Director Robert Zemeckis and actor Tom Hanks took this groundbreaking approach to Chris Van Allsburg’s Caldecott Medal-winning storybook, with the crew at Sony Pictures Imageworks creating new processes for a new kind of moviemaking.
Leading the Imageworks team were senior visual effects supervisors Ken Ralston, a five-time Oscar winner, and Jerome Chen, nominated in 2000 for Stuart Little. "Three years ago, when we met with Bob [Zemeckis], there was no plan for how the film would be made," says Ralston, "other than he wanted it to have an artistic, otherworldly look."
Working from a script developed by Zemeckis, storyboards created by Doug Chiang, and production design by Rick Carter, the Imageworks crew developed a three-tiered test. In one, Tom Hanks and a child actor were photographed on a real set. "We shot it on high-def using a camera on a crane," Ralston says. "It took forever. Bob went out of his mind."
The second test had Tom in make-up on a blue-screen stage with actors playing the conductor and the kids. Third was a motion-capture test. "It took no time at all," says Ralston. "We didn’t wait for costume, for lights, for anything. Bob loved it."
"I thought it would be an animated film," says Chen, "but it was never a possibility. Bob wanted Tom to act in it, to play the boy… and the conductor, his own father, Santa Claus, and a hobo he meets on the train. He wanted the texture of real performances – to direct actors, not animators."
A Live-Action Animated Film
In other words, Zemeckis wanted to direct a live-action film starring animated characters. Unfortunately, the technology for capturing a full performance – face and body at the same time – did not exist; 360-degree motion capture, full face and body, with audio and video had never been done with one person, let alone multiple actors. So Imageworks developed a new system to do just that.

━━━━━━━━━━━━━━━━━━━━

PROBLEM 1:
Check each statement against the passage about the Imageworks team and answer yes or no, quoting the words of the passage that decide it: (a) The motion-capture test took a long time to set up. (b) Jerome Chen was nominated in 2000 for Stuart Little. (c) Chen expected the film to be animated.

━━━━━━━━━━━━━━━━━━━━

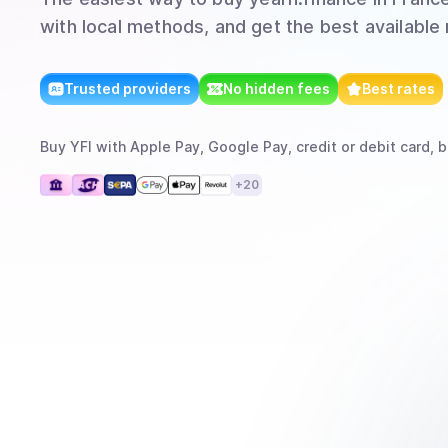
with local methods, and get the best available 
Trusted providers
No hidden fees
Best rates
Buy
YFI
with
Apple Pay, Google Pay, credit or debit card, b
+
20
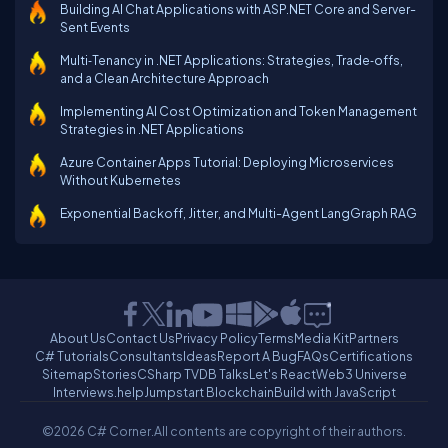
Building AI Chat Applications with ASP.NET Core and Server-
Sent Events
Multi‑Tenancy in .NET Applications: Strategies, Trade‑offs,
and a Clean Architecture Approach
Implementing AI Cost Optimization and Token Management
Strategies in .NET Applications
Azure Container Apps Tutorial: Deploying Microservices
Without Kubernetes
Exponential Backoff, Jitter, and Multi-Agent LangGraph RAG
About Us
Contact Us
Privacy Policy
Terms
Media Kit
Partners
C# Tutorials
Consultants
Ideas
Report A Bug
FAQs
Certifications
Sitemap
Stories
CSharp TV
DB Talks
Let's React
Web3 Universe
Interviews.help
Jumpstart Blockchain
Build with JavaScript
©2026 C# Corner.
All contents are copyright of their authors.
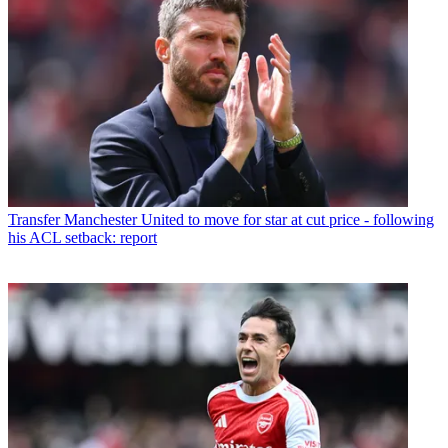
Transfer
Manchester United to move for star at cut price - following
his ACL setback: report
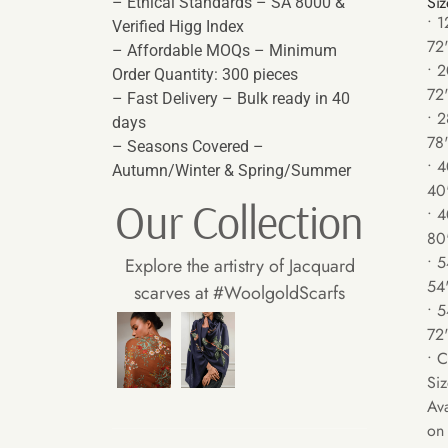
Siz
– Ethical Standards – SA 8000 &
• 1
Verified Higg Index
72
– Affordable MOQs – Minimum
• 2
Order Quantity: 300 pieces
72
– Fast Delivery – Bulk ready in 40
• 2
days
78
– Seasons Covered –
• 4
Autumn/Winter & Spring/Summer
40
Our Collection
• 4
80
• 5
Explore the artistry of Jacquard
54
scarves at #WoolgoldScarfs
• 5
72
• 
Siz
Ava
on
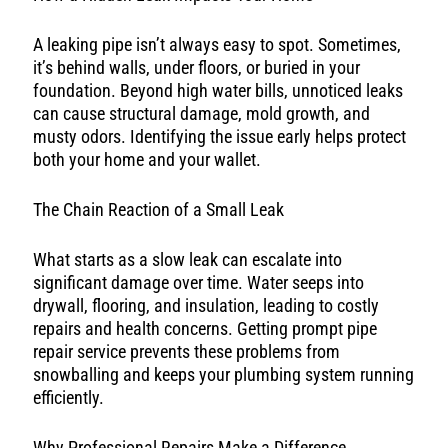
A leaking pipe isn’t always easy to spot. Sometimes,
it’s behind walls, under floors, or buried in your
foundation. Beyond high water bills, unnoticed leaks
can cause structural damage, mold growth, and
musty odors. Identifying the issue early helps protect
both your home and your wallet.
The Chain Reaction of a Small Leak
What starts as a slow leak can escalate into
significant damage over time. Water seeps into
drywall, flooring, and insulation, leading to costly
repairs and health concerns. Getting prompt pipe
repair service prevents these problems from
snowballing and keeps your plumbing system running
efficiently.
Why Professional Repairs Make a Difference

━━━━━━━━━━━━━━━━━━━━

PROBLEM 2:
From the records, output the part that opens with the line containing "A leaking pipe" and closes with the line containing "repairs and health", both lines included, as a JSON list of strings with one string per line and blank lines left out.

EXPECTED OUTPUT 1:
(a) No: "It took no time at all"
(b) Yes: "nominated in 2000 for Stuart Little"
(c) Yes: "I thought it would be an animated film"

EXPECTED OUTPUT 2:
[
  "A leaking pipe isn’t always easy to spot. Sometimes,",
  "it’s behind walls, under floors, or buried in your",
  "foundation. Beyond high water bills, unnoticed leaks",
  "can cause structural damage, mold growth, and",
  "musty odors. Identifying the issue early helps protect",
  "both your home and your wallet.",
  "The Chain Reaction of a Small Leak",
  "What starts as a slow leak can escalate into",
  "significant damage over time. Water seeps into",
  "drywall, flooring, and insulation, leading to costly",
  "repairs and health concerns. Getting prompt pipe"
]